Access to books depended on social and geographical location. Even well off families owned few books at this time. People relied on neighbors, subscription libraries (for a fee), or, if they were fortunate, reading rooms and libraries established by organizations like the Woman's Christian Temperance Union or the new public libraries that evolved after 1850. White and black working-class women had access through Sunday School libraries, Jewish immigrants from settlement houses. Farm children had the least access.

Q: What were young women of the Gilded Age reading?

A: What they read depended in part on their social location. Girls and boys of the comfortable classes had access to a range of fiction that would today be considered middle- or even high-brow. A new secular literature for children and young adults emerged after the Civil War, some of which, like Tom Sawyer and Hans Brinker, or the Silver Skates, is still around. Scott and Dickens were popular with young readers of both sexes. Older girls gravitated to more or less realistic "domestic" fiction constructed around the sentimental education of heroines.

^^^^^^^^

Resume the passage on Gilded Age reading habits after its last sentence, carrying it forward in the same question-and-answer style.

**Supplied material**
^^^^^^^^

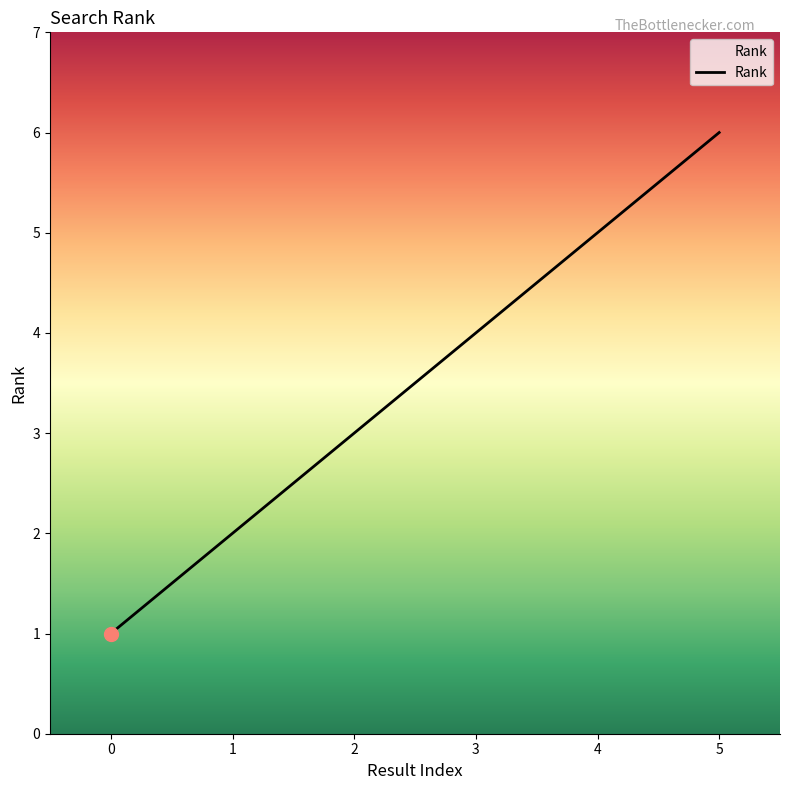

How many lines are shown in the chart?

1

^^^^^^^^

**Task answer**
Working-class women tended to find romances like Laura Libbey's Little Rosebud's Lovers more satisfying than realistic novels. These often feature harrowing adventures and melodramatic escapes from villains and end with the heroine's marriage to a well-off hero or the revelation that she was born into a higher social class. The appeal is easy to understand.

Q: What were men of this period reading. And did their reading have a different impact on their lives?

A: A new literature for boys developed in this period that featured adventures on the high seas or western plains. Available as "dime novels," these stories often depicted "rough" behavior (smoking, drinking) and were condemned by cultural authorities and parents. Despite the gender marketing of books, the importance of the family reading culture gave men and women greater access to each others' books than was true later. Boys and men of the comfortable classes read many of the same books and magazines as their sisters and vice versa. Theodore Roosevelt for one confessed to admiring Louisa May Alcott's books.

As to impact, books could be extremely important to individual boys and men, as their autobiographies attest. But on the whole they had less reason to invest themselves in literature. Middle-class boys were expected to make something of themselves; they had many avenues open to them (business, sports, politics); and they had models in fathers, relatives, and public figures.

Q: Do you think that a "culture of reading" still exists for today's young women?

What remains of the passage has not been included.